Two Decades-Plus of Louisiana Cultural Vistas
Since 1990, encompassing more than 7,000 pages, Louisiana Cultural Vistas magazine has documented Louisiana’s arts, culture, history and literature. The magazine is winner of more than 100 awards from the New Orleans Press Club including Best Publication. From Huey Long and Hank Williams to Cajun Mardi Gras to Hurricane Katrina, no other publication in the state has shed more scholarly insight into all that makes Louisiana unique. Join the publication’s editors, Michael Sartisky and David Johnson, and two freelance contributors, Cheryl Gerber and Ben Sandmel, for a discussion of this one-of-a-kind magazine.
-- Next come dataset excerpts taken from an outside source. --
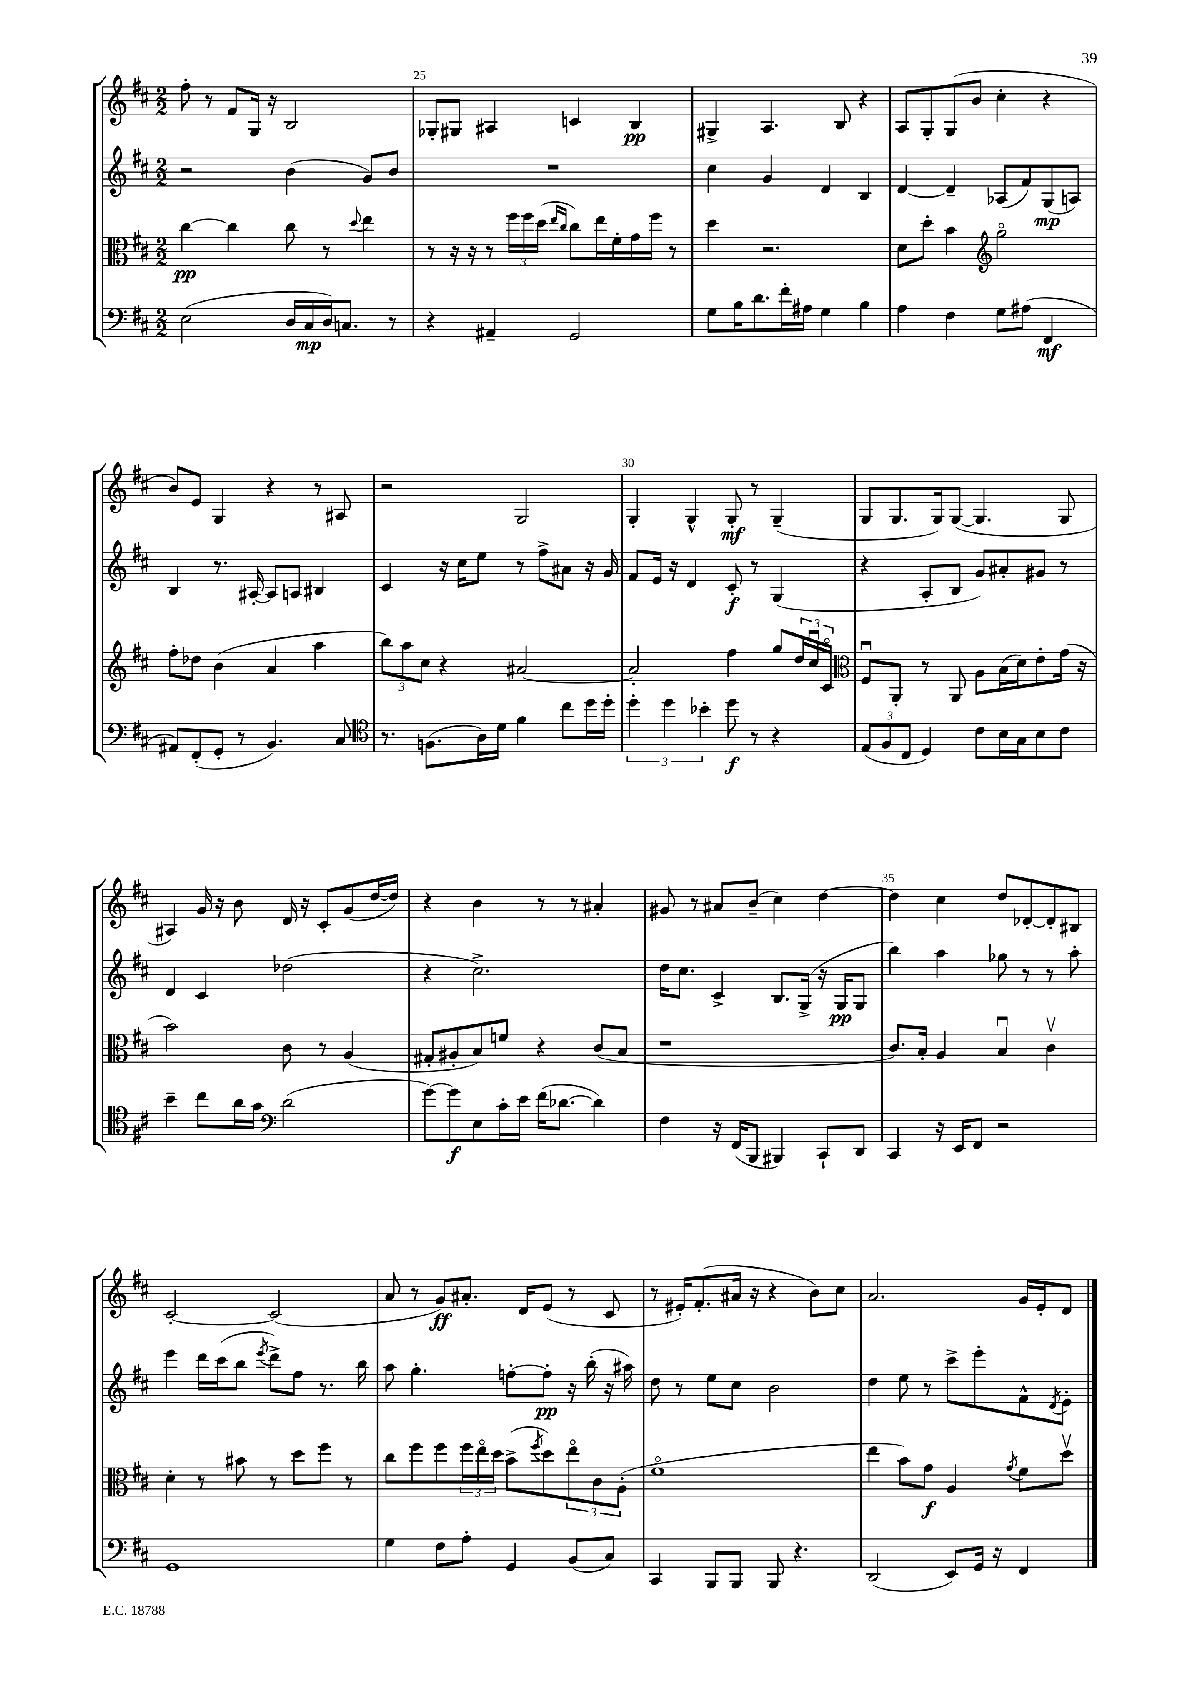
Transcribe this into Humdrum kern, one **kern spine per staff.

**kern	**kern	**kern	**kern
*staff4	*staff3	*staff2	*staff1
*clefF4	*clefC3	*clefG2	*clefG2
*k[f#c#]	*k[f#c#]	*k[f#c#]	*k[f#c#]
*M2/2	*M2/2	*M2/2	*M2/2
(2E\	[4cc#\	2r	8ff#'\
.	.	.	8r
.	4cc#\]	.	8f#/L
.	.	.	16G/Jk
.	.	.	16r
16D/LL	8cc#\	(4b\	2B/
16C#/	.	.	.
16D/J)	8r	.	.
8.C/J	.	.	.
.	8qqdd/	.	.
.	4ee\	8g/L)	.
8r	.	8b/J	.
=	=	=	=
4r	8r	1r	8G-'/L
.	16r	.	8G#/J
.	16r	.	.
4AA#~/	8r	.	4A#/
.	24ff#\LL	.	.
.	24ff#\	.	.
.	(24dd\JJ	.	.
.	16qqee/LL	.	.
.	16qqcc#/JJ	.	.
2GG/	8cc#\L)	.	4c/
.	16ee\L	.	.
.	16f#'\	.	.
.	16g\	.	4B/
.	16ff#\JJ	.	.
.	8r	.	.
=	=	=	=
8G\L	4dd\	4cc#\	4G#^/
16B\K	.	.	.
8.d\	.	.	.
.	2.r	4g/	4.A/
16f#'\L	.	.	.
16A#\JJ	.	.	.
4G\	.	4d/	.
.	.	.	8B/
4B\	.	4B/	4r
=	=	=	=
4A\	8d\L	[4d/	8A/L
.	8dd'\J	.	8G'/
4F#\	4b\	4d~/]	(8G/
.	.	.	8b/J
*	*clefG2	*	*
8G\L	2ggo\	(8A-/L	4cc#'\
(8A#\J	.	8f#/)	.
4FF#/	.	(8G/	4r
.	.	8A/J)	.
=	=	=	=
8AA#/L)	8ff#'\L	4B/	8b/L)
(8FF#'/	8dd-\J	.	8e/J
8GG'/J	(4b\	8.r	4G/
8r	.	.	.
.	.	[16A#'/	.
4.BB/)	4a/	8A#/]L	4r
.	.	8A/J	.
.	4aa\	4B#/	8r
8C#/	.	.	8A#/
=	=	=	=
*clefC4	*	*	*
8.r	12bb\L)	4c#/	2r
.	12aa\	.	.
.	12cc#\J	.	.
(8.F\L	.	.	.
.	4r	16r	.
.	.	16cc#\LK	.
16A\L)	.	8ee\J	.
16d\JJ	.	.	.
4f#\	[2a#/	8r	2G/
.	.	8ff#^\L	.
8cc#\L	.	8a#\J	.
16dd\L	.	16r	.
16dd'\JJ	.	16g/	.
=	=	=	=
6dd'\	2a#'/]	8f#/L	4G'/
.	.	16e/Jk	.
6dd\	.	.	.
.	.	16r	.
.	.	4d/	4G^^/
6b-'\	.	.	.
8dd\	4ff#\	8c#'/	8G'/
8r	.	8r	8r
4r	8gg/L	(4G/	(4G~/
.	24dd/L	.	.
.	24cc#u/	.	.
.	24c#o/JJ	.	.
=	=	=	=
*	*clefC3	*	*
(12E/L	8F#u/L	4r	8G/L
12F#/	.	.	.
.	8AA'/J	.	8.G/
12C#/J	.	.	.
4D/)	8r	8A'/L	.
.	.	.	16G/k)
.	8AA/	8B/J	([8G/J
8c#\L	8A\L	8g/L)	4.G/]
16B\L	(16B\L	8a#'/	.
16G\J	16d\J)	.	.
8B\	8e'\	8g#/J	.
8c#\J	(16g\Jk	8r	8G/
.	16r	.	.
=	=	=	=
4b~\	2b\)	4d/	4A#/)
8cc#\L	.	4c#/	16g/
.	.	.	16r
16a\L	.	.	8b\
16g\JJ	.	.	.
*clefF4	*	*	*
(2d\	8c#\	(2dd-\	16d/
.	.	.	16r
.	8r	.	8c#'/L
.	(4A/	.	(8g/
.	.	.	[16dd/L
.	.	.	16dd/]JJ)
=	=	=	=
[8g\L)	8G#'/L	4r	4r
8g\]	8A#'/	.	.
8E\	8B/)	2.cc#^\)	4b\
16c#'\L	8f/J	.	.
16e\JJ	.	.	.
(16f#\LK	4r	.	8r
[8.d-\J	.	.	.
.	.	.	8r
4d-\])	(8c#/L	.	4a#'/
.	8B/J	.	.
=	=	=	=
4F#\	1r	16dd\LK	8g#/
.	.	8.cc#\J	.
.	.	.	8r
16r	.	4c#^/	8a#/L
(16FF#/LK	.	.	.
8BBB/J	.	.	(8b~/J
4BBB#/)	.	8.B/L	4cc#\)
.	.	(16G^/Jk	.
8CC#`/L	.	16r	[4dd\
.	.	16G/LK	.
8DD/J	.	8G/J	.
=	=	=	=
4CC#/	8.c#/L)	4bb\)	4dd\]
.	16B'/Jk	.	.
16r	4A/	4aa\	4cc#\
16EE/LK	.	.	.
8FF#/J	.	.	.
2r	4Bu/	8gg-\	8dd/L
.	.	8r	[8d-'/
.	4c#v\	8r	8d-'/]
.	.	8aa'\	8B#/J
=	=	=	=
1GG	4d'\	4eee\	[2c#'/
.	8r	16ddd\LL	.
.	.	(16ccc#\J	.
.	8b#\	8bb\J	.
.	.	8qeee/	.
.	8r	8ddd^\L)	(2c#/]
.	8dd\L	8ff#\J	.
.	8ff#\J	8.r	.
.	8r	.	.
.	.	16bb\	.
=	=	=	=
4G\	8cc#\L	8aa\	8a/
.	8ff#\	4.gg'\	8r
8F#\L	8ff#\	.	8g/L)
8A'\J	24ff#\L	.	8.a#'/J
.	24eeo\	.	.
.	24dd\JJ	.	.
4GG/	(8b^\L	[8ff'\L	.
.	.	.	16d/LK
.	8qff#/	.	.
.	8dd\)	8ff'\]J	(8e/J
(8BB/L	12eeo\	16r	8r
.	.	(16bb'\	.
.	12c#\	.	.
8C#/J)	.	16r	8c#/
.	(12A'\J	.	.
.	.	16aa#\)	.
=	=	=	=
4CC#/	1f#o	8dd\	8r
.	.	8r	16e#'/LK)
.	.	.	(8.f#'/
8BBB/L	.	8ee\L	.
8BBB/J	.	8cc#\J	16a#/Jk
.	.	.	16r
8BBB/	.	2b\	4r
4.r	.	.	.
.	.	.	8b\L)
.	.	.	8cc#\J
=	=	=	=
(2DD/	4ee\	4dd\	2.a/
.	8b\L)	8ee\	.
.	8g\J	8r	.
8EE/L)	4A/	8ccc#^\L	.
16GG/Jk	.	8eee'\	.
16r	.	.	.
.	8qg/	.	.
4FF#/	8f#\L	8f#^^\	16g/LL
.	.	.	16e'/J
.	.	8qd/	.
.	8ddv\J	8e'\J	8d/J
==	==	==	==
*-	*-	*-	*-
Worth a Thousand Words: Picturing Catharsis
While many books have featured images of Hurricane Katrina, two recent publications focus not so much on the physical damage, but on the catharsis that accompanies such epic suffering. Jennifer Shaw, author of Hurricane Story, and Katheryn Krotzer Laborde, who wrote Do Not Open: The Discarded Refrigerators of Post-Katrina New Orleans, discuss the visual portrayals of emotional release, whether private or public, individual or collective, in their photo-rich books about evacuation and recovery. John Lawrence of the Historic New Orleans Collection moderates.

Screenings

Screening
Native Waters: A Chitimacha Recollection
The film Native Waters takes the viewer on a journey into the sacred places of the Basin with author and keeper of his family’s oral tradition Roger Stouff, a fisherman descended from “a long and distinguished lineage of fishermen within a nation of fishermen,” as he provides native stories, beliefs and perspectives about this important and often overlooked people. Director and producer Tika Laudun will introduce the film.

Veins in the Gulf:
A Documentary Film About the Disappearing Coastline of Southern Louisiana

Filmmakers Elizabeth Coffman and Ted Hardin, joined by author Martha Serpas, present this documentary that traces the environmental crisis of southern Louisiana, the history of Cajun culture, and rapidly disappearing bayous.  We witness the community trying to solve its environmental crisis and relentlessly searching for strategies to restore the coastline.